Eric Mendelsohn, whose first two films, “Through an Open Window” and “Judy Berlin” (Sundance ’99 alum), screened in the Cannes Un Certain Regard section, visits Sundance for the second time with his latest, “3 Backyards.” Not only will the Sundance premiere be the public’s first look at “3 Backyards,” it will also be the public’s first look at a film shot in color by Mendelsohn. His previous two films were shot in black and white.
“A trio of brief, yet potentially life-altering, adventures unfold on one seemingly normal autumn day. In a complacent suburban neighborhood, an emotionally troubled businessman (Elias Koteas) wanders around his hometown while waiting for a delayed flight, a starstruck housewife (Edie Falco) embarks on an peculiar trip when she gives her famous neighbor a ride to the local ferry, and an eight-year-old girl takes a wrong turn on the way to school and finds herself in an unexpected adult realm.” [Synopsis courtesy of Sundance Film Festival]

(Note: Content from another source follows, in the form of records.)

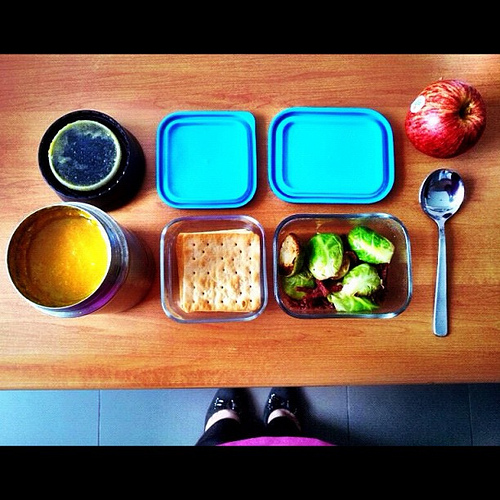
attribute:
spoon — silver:
[416, 166, 473, 343]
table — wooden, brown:
[1, 47, 498, 392]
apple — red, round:
[401, 80, 483, 162]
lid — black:
[31, 119, 123, 181]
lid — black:
[34, 106, 147, 211]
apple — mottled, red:
[406, 71, 476, 159]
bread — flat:
[175, 231, 262, 316]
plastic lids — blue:
[145, 100, 407, 211]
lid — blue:
[151, 115, 263, 211]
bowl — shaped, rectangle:
[265, 208, 436, 325]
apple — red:
[397, 75, 494, 159]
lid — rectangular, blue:
[269, 106, 397, 206]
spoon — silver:
[418, 169, 465, 339]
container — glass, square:
[159, 212, 268, 322]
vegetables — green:
[282, 225, 394, 310]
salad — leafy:
[289, 229, 394, 309]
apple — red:
[398, 74, 483, 159]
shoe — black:
[202, 386, 256, 428]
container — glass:
[270, 211, 413, 321]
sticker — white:
[408, 94, 427, 114]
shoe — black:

The Columbia film professor will bring his film, noticed by the Sundance programmers for its startling visual style, to compete in Sundance’s US Dramatic Competition. Mendelsohn gave his thoughts to indieWIRE about the process of making “3 Backyards.”
U.S. Dramatic Competition
Director: Eric Mendelsohn
Screenwriter: Eric Mendelsohn
Cast: Embeth Davidtz, Edie Falco, Elias Koteas, Rachel Resheff, Kathryn Erbe, Danai Gurira
Executive Producer: Fred Berner
Producer: Rocco Caruso, Amy Durning, Eric Mendelsohn
Composer: Michael Nicholas
Cinematographer: Kasper Tuxen
Editor: Morgan Faust, Jeffrey K. Miller
Coproducers: Jennifer Grausman, Bodgan George Apetri, Atilla Yucer
Mendelsohn on directing, playing with cameras and the color thing…
Every time I have been granted the opportunity to direct I see it as a chance to expand upon what I know and to incorporate new things into the way I work.
Before I made “3 Backyards,” I had made two other films; both in 35 mm, both in black and white. The decision to shoot them in black and white was based in dramatic necessity- the narratives benefited from the reduced palette, the insular quality and the unreality. Secretly, however, I always felt there was another reason as well: on my tiny budgets black and white afforded me control. I was always afraid that if I were to shoot in color I would be allowing in an entire world of things I couldn’t control: orange rust on white mailboxes, patches of tan, dead grass in the midst of green lawns, bright blue Honda Civics driving by unannounced into my shots.
“3 Backyards,” however, was going to be my first color film and my first digital film (we shot on the RED camera). There was something so liberating about getting rid of things I was accustomed to that I allowed the decision to free me up to jettison some other working methods. I imagined the film could be a mixture, looser than I was used to, of some of my favorite photographic elements. There would certainly be controlled shots- but I wanted to mix them with a sort of nervous, fluttery handheld at times. There would be steady dolly shots- but they were going to be combined with another element that felt as important to me as any of the characters in the script– zooms.
I also had this idea to get microscopic with the camera (intense tight shots of bugs and leaves and such) and to contrast that against high angle shots- wides from overhead, ‘aerial’ shots when the location allowed. I wanted the camera to capture the intense privacy of the characters and contrast it against the big, wide world. I was making up the language of the film to support that idea.
To that end, I found myself screening clips from a variety of movies: DeSica’s “Garden of hte Finzi-Contini’s,” Jacques Demy’s “Lola,” Nicholas Roeg’s “The Man Who Fell to Earth,” Frank Perry’s “The Swimmer” and “Ladybug, Ladybug.” I was looking for examples of flares and halos, and sun spots and feeling my way through zooms. I talk a lot of about “conveying ideas” in my directing classes (I teach at Columbia University’s amazing film program) and though I didn’t exactly know it at the time, I was beginning to conceive of the film as a sort of nature documentary about the inhabitants of this one town.